The Cloud-in-a-Cell algorithm

Since the number of particles in a simulation is quite limited, if compared to the number of particles in a real semiconductor device, noise will always be present in the solutions generated by GNU Archimedes. That is why we have to use an advanced algorithm in order to avoid, as the best as possible, this noise, instead of simply counting the number of particles in the cells of the simulation. For this purpose, we use in GNU Archimedes the well-known cloud-in-cell algorithm. For more informations about cloud-in-cell method and more advanced algorithms see the following papers

1. S.E.Laux, "On Particle-Mesh Coupling in Monte Carlo Semiconductor Device Simulation", IBM Research Report, RC 20101
2. S.E.Laux, "On Particle-Mesh Coupling in Monte Carlo Semiconductor Device Simulation", IBM Research Report, RC 20081

We report here a brief description of the cloud-in-cell method.
Let us consider a finite difference mesh with the nodes located at $(x_i,y_j)$ . Let us denote by $\Delta x$ and $\Delta y$ the constant spatial step in the $x$ -direction and $y$ -direction. Then, if we denote by $(x,y)$ the point coordinates in which one wants to compute the density charge, with $x_i<x<x_{i+1}$ and $y_i<y<y_{i+1}$ , we compute the density in the following way

$$n_{i,j} = \frac{S_{i,j}}{A_{i,j}^2} (x_{i+1} - x) (y_{j+1} - y)$$ (6.1)

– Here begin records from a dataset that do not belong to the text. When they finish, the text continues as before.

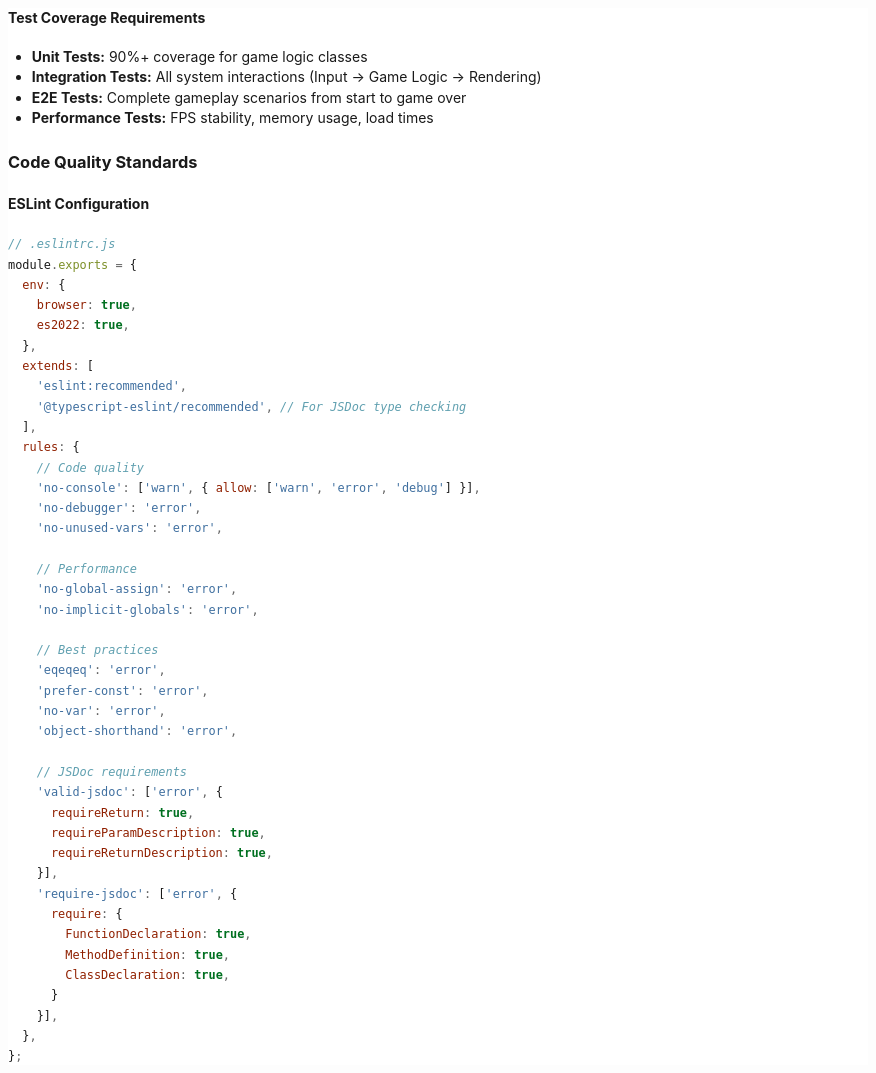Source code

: #### Test Coverage Requirements
- **Unit Tests:** 90%+ coverage for game logic classes
- **Integration Tests:** All system interactions (Input → Game Logic → Rendering)
- **E2E Tests:** Complete gameplay scenarios from start to game over
- **Performance Tests:** FPS stability, memory usage, load times

### Code Quality Standards

#### ESLint Configuration
```javascript
// .eslintrc.js
module.exports = {
  env: {
    browser: true,
    es2022: true,
  },
  extends: [
    'eslint:recommended',
    '@typescript-eslint/recommended', // For JSDoc type checking
  ],
  rules: {
    // Code quality
    'no-console': ['warn', { allow: ['warn', 'error', 'debug'] }],
    'no-debugger': 'error',
    'no-unused-vars': 'error',
    
    // Performance
    'no-global-assign': 'error',
    'no-implicit-globals': 'error',
    
    // Best practices
    'eqeqeq': 'error',
    'prefer-const': 'error',
    'no-var': 'error',
    'object-shorthand': 'error',
    
    // JSDoc requirements
    'valid-jsdoc': ['error', {
      requireReturn: true,
      requireParamDescription: true,
      requireReturnDescription: true,
    }],
    'require-jsdoc': ['error', {
      require: {
        FunctionDeclaration: true,
        MethodDefinition: true,
        ClassDeclaration: true,
      }
    }],
  },
};
```
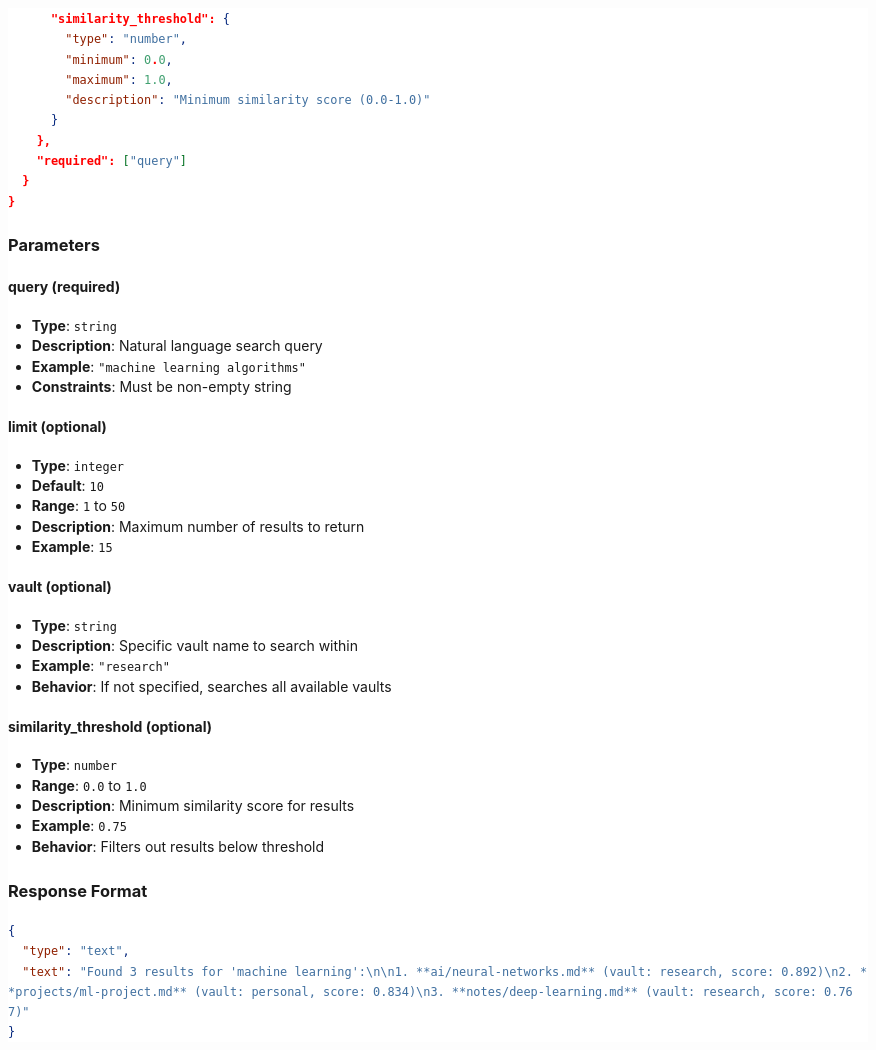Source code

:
 ```json
      "similarity_threshold": {
        "type": "number",
        "minimum": 0.0,
        "maximum": 1.0,
        "description": "Minimum similarity score (0.0-1.0)"
      }
    },
    "required": ["query"]
  }
}
```

### Parameters

#### query (required)
- **Type**: `string`
- **Description**: Natural language search query
- **Example**: `"machine learning algorithms"`
- **Constraints**: Must be non-empty string

#### limit (optional)
- **Type**: `integer`
- **Default**: `10`
- **Range**: `1` to `50`
- **Description**: Maximum number of results to return
- **Example**: `15`

#### vault (optional)
- **Type**: `string`
- **Description**: Specific vault name to search within
- **Example**: `"research"`
- **Behavior**: If not specified, searches all available vaults

#### similarity_threshold (optional)
- **Type**: `number`
- **Range**: `0.0` to `1.0`
- **Description**: Minimum similarity score for results
- **Example**: `0.75`
- **Behavior**: Filters out results below threshold

### Response Format

```json
{
  "type": "text",
  "text": "Found 3 results for 'machine learning':\n\n1. **ai/neural-networks.md** (vault: research, score: 0.892)\n2. **projects/ml-project.md** (vault: personal, score: 0.834)\n3. **notes/deep-learning.md** (vault: research, score: 0.767)"
}
```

$$n_{i+1,j} = \frac{S_{i+1,j}}{A_{i+1,j}^2} (x - x_i) (y_{j+1} - y)$$ (6.2)

$$n_{i,j+1} = \frac{S_{i,j+1}}{A_{i,j+1}^2}(x_{i+1} - x) (y_{j+1} - y)$$ (6.3)

$$n_{i+1,j+1} = \frac{S_{i+1,j+1}}{A_{i+1,j+1}^2} (x-x_i) (y-y_j)$$ (6.4)

where $n_{i,j}$ is the density located at $(x_i,y_j)$ , $S_{i,j}$ the statistical weight of the particles located at $(x_i,y_j)$ and $A_{i,j}= \Delta x_i \Delta y_j$ . Methods do exist that avoid the problems of self-forces but they are necessary only when the grid is not regular and when we deal with heterostructures. They are not implemented, at the present time, in GNU Archimedes because do not yet deal with such structures. They will be implemented in the next future.